The task
Look for "primitives" in the listing below. Gather each line that contains it.

Records shown
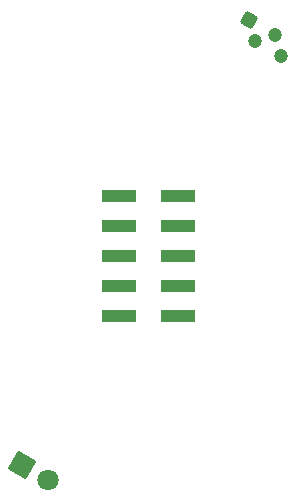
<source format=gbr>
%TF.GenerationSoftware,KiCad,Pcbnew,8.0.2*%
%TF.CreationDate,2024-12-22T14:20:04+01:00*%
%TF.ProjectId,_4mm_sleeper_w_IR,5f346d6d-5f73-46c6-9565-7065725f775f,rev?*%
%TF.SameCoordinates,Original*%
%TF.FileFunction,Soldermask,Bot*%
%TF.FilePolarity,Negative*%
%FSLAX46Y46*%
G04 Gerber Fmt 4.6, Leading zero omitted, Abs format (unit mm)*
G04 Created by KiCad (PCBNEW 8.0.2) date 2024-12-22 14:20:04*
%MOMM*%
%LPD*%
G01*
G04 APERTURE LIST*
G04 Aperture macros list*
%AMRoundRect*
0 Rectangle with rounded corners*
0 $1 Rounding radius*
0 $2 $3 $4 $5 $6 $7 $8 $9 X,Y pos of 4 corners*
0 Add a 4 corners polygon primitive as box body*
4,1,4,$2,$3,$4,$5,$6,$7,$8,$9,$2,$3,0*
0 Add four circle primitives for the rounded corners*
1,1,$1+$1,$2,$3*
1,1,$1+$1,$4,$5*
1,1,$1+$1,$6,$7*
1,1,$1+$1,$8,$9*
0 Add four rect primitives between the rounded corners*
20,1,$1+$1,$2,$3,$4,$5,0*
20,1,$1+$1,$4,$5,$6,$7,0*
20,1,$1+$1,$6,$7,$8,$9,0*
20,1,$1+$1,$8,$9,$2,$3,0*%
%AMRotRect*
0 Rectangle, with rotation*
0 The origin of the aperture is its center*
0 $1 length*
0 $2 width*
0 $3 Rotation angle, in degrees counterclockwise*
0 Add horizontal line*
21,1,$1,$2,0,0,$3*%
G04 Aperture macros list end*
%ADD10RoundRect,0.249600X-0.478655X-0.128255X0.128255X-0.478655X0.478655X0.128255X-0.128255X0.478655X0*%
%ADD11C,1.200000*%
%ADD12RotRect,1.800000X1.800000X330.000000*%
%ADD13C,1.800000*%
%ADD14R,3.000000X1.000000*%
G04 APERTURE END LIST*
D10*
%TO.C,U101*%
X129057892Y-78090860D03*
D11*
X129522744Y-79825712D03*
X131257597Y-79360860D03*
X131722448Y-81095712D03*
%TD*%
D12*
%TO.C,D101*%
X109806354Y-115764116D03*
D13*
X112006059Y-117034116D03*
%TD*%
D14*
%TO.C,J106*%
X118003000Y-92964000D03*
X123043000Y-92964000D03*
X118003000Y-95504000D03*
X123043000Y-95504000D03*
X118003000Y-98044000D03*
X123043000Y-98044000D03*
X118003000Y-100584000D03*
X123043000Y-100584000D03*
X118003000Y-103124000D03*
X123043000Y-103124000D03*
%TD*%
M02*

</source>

==

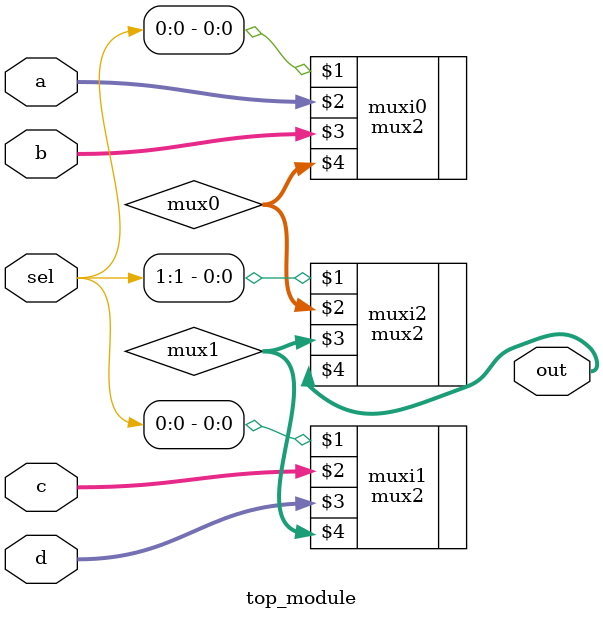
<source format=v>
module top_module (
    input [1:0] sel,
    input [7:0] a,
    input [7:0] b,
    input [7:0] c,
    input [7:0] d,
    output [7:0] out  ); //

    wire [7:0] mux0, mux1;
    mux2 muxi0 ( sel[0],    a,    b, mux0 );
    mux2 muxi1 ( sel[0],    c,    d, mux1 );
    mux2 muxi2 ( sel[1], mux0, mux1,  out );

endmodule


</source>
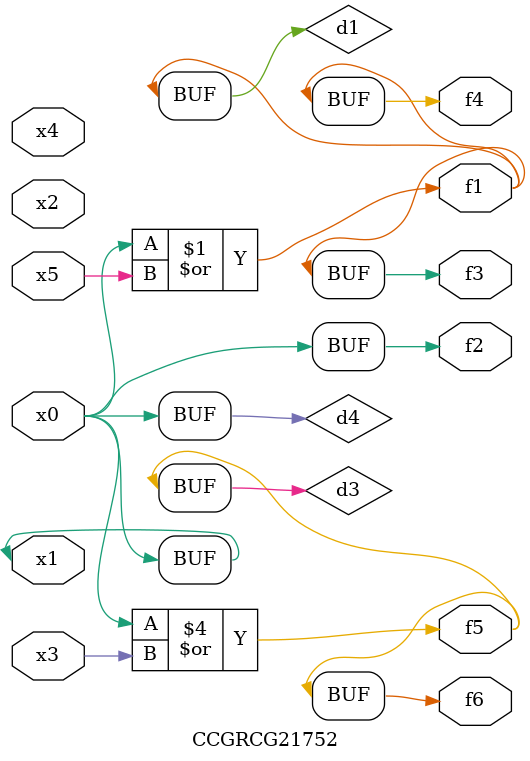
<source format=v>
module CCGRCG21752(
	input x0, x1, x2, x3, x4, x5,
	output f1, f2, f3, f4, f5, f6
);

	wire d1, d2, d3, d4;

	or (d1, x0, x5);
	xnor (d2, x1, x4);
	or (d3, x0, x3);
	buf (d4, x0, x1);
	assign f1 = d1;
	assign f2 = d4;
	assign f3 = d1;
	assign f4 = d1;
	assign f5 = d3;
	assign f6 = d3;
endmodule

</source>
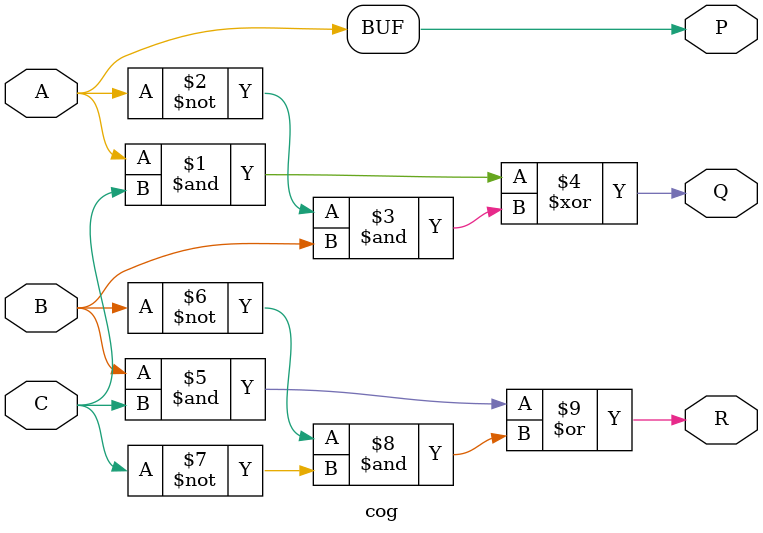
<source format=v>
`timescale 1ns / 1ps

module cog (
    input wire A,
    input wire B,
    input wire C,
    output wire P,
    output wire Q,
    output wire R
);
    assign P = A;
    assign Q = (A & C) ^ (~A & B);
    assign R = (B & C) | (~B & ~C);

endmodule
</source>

--

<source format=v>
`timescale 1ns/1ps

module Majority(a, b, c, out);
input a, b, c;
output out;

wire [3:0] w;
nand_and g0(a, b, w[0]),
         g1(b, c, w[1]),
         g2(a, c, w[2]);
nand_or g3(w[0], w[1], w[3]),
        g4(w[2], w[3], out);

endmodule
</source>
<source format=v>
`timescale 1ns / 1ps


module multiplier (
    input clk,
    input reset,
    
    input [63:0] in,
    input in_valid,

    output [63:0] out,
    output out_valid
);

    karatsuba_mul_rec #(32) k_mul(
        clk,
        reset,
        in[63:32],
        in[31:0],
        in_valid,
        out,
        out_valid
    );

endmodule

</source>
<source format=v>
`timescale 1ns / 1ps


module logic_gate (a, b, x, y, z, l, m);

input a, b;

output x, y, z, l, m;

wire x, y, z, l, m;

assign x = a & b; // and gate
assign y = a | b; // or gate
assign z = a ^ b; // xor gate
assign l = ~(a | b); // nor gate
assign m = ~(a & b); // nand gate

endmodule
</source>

Answer box
0 Add four circle primitives for the rounded corners*
0 Add four rect primitives between the rounded corners*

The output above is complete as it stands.